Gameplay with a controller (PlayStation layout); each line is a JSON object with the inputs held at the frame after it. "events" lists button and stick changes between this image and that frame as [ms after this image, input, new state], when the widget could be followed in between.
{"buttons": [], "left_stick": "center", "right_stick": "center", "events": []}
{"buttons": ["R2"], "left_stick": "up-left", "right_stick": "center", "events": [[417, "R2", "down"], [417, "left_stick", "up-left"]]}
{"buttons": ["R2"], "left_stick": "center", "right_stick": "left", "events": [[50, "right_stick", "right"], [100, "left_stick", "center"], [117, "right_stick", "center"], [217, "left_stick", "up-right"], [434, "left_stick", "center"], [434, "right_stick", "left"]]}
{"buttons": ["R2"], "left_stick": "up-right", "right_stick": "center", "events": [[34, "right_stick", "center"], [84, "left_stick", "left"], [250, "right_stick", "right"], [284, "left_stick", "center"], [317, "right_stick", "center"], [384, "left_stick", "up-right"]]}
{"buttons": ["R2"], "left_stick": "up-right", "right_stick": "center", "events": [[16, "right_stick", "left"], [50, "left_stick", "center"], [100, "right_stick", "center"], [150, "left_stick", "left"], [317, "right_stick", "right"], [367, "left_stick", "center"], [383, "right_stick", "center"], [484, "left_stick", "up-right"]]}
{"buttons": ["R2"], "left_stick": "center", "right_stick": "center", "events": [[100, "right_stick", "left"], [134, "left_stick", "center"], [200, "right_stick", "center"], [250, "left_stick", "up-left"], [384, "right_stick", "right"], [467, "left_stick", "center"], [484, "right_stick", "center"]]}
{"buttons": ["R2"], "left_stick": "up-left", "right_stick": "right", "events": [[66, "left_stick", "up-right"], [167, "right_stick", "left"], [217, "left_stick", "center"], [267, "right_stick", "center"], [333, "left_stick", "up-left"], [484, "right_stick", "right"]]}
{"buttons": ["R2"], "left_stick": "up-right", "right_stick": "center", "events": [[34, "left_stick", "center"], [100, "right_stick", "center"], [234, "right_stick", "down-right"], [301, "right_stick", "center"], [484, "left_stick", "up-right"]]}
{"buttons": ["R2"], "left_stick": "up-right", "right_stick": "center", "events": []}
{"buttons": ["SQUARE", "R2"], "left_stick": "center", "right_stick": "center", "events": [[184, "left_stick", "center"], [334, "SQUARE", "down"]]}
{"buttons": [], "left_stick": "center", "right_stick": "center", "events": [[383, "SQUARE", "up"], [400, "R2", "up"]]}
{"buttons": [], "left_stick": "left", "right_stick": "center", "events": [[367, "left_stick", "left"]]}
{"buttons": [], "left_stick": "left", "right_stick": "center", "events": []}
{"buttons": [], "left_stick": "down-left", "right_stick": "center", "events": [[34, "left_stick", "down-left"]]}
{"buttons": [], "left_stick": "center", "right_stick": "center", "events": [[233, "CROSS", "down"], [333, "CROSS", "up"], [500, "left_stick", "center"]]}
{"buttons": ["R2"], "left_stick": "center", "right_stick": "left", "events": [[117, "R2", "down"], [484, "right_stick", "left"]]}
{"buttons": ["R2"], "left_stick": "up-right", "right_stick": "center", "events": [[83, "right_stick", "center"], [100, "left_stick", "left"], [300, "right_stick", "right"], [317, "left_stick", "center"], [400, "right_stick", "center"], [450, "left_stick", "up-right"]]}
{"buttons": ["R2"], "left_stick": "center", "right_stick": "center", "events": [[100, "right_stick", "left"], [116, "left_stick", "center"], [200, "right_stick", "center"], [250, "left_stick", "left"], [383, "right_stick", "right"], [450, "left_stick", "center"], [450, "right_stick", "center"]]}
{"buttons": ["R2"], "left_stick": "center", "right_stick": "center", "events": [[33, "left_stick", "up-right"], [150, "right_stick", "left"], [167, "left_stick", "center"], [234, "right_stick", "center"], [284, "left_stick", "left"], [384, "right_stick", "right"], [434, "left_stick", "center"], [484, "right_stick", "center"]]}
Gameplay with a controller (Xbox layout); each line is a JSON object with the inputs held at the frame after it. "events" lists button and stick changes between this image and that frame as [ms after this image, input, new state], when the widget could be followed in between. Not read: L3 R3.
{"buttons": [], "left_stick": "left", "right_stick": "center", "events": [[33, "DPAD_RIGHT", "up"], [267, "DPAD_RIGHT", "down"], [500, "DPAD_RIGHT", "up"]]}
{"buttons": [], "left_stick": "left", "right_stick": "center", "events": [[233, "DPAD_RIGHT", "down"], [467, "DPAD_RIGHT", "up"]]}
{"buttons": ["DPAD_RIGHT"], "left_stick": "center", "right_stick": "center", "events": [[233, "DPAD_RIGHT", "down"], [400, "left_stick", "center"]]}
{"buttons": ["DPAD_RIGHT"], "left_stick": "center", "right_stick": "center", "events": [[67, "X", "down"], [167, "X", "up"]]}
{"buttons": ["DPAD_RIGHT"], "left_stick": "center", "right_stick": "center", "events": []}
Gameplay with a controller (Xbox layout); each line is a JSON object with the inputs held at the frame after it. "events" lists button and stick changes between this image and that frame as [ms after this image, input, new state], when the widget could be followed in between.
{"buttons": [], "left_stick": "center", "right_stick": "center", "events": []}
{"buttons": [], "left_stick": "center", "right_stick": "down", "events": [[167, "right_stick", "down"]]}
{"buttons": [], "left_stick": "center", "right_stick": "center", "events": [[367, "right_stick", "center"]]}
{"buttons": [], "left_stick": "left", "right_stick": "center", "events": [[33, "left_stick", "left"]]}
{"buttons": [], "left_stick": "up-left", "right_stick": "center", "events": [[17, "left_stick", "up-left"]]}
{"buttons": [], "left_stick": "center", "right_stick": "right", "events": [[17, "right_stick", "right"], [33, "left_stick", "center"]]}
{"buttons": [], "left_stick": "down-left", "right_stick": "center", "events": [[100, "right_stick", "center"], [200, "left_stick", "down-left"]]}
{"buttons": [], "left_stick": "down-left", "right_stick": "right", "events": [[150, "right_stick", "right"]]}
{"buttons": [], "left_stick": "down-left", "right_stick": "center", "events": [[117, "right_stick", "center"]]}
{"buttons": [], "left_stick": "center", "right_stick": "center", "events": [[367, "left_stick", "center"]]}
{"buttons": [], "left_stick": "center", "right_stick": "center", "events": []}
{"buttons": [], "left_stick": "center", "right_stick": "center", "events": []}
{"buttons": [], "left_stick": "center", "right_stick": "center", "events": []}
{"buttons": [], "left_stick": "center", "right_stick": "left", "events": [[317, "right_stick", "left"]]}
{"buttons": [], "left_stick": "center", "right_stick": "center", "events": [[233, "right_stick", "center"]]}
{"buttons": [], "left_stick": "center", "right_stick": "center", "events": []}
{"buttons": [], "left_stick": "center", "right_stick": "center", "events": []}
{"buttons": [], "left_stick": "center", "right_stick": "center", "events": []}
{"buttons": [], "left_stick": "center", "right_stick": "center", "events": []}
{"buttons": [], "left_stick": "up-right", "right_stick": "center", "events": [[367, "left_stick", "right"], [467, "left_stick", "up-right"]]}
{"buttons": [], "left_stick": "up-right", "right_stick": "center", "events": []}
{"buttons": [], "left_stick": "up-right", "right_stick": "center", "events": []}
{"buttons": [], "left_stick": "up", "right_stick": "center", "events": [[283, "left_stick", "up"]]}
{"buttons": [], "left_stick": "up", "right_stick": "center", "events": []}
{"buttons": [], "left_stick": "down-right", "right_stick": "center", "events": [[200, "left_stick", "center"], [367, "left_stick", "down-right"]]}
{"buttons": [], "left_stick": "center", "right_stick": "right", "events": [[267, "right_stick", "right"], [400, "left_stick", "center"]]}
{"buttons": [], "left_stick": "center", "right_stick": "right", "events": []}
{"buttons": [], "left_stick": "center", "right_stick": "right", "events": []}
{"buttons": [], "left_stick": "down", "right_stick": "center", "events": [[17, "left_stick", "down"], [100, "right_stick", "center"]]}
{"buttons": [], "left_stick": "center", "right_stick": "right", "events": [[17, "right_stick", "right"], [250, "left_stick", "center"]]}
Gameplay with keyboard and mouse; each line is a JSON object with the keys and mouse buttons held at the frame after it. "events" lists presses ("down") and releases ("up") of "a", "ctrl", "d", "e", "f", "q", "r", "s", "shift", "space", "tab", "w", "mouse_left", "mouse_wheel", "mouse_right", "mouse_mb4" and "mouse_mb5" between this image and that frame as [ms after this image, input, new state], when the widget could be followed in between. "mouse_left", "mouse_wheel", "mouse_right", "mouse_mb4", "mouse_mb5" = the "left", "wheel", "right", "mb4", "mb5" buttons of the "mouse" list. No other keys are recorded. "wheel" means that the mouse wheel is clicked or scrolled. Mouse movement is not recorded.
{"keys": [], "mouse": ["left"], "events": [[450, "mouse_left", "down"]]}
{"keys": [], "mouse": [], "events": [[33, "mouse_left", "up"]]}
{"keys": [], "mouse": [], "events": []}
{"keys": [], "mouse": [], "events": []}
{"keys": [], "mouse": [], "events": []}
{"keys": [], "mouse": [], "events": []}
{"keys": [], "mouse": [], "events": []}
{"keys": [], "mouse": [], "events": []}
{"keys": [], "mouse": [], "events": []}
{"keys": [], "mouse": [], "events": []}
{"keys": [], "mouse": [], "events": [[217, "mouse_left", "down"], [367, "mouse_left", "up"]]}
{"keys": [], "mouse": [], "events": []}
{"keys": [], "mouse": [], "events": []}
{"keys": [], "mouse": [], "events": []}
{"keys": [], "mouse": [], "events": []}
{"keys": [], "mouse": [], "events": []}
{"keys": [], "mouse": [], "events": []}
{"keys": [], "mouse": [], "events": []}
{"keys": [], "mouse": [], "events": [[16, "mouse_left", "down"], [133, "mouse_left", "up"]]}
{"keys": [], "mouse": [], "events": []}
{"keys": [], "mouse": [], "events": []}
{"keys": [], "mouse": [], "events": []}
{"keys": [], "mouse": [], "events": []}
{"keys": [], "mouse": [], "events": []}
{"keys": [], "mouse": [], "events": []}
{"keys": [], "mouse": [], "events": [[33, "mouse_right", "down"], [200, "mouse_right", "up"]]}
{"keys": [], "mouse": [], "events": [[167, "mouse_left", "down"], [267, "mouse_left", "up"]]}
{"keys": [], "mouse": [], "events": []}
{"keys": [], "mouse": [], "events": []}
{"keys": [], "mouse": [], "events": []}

*-*-*

TASK STATEMENT →
Collect from the data above every line that includes "SQUARE".

RESULT OF THIS EXERCISE →
{"buttons": ["SQUARE", "R2"], "left_stick": "center", "right_stick": "center", "events": [[184, "left_stick", "center"], [334, "SQUARE", "down"]]}
{"buttons": [], "left_stick": "center", "right_stick": "center", "events": [[383, "SQUARE", "up"], [400, "R2", "up"]]}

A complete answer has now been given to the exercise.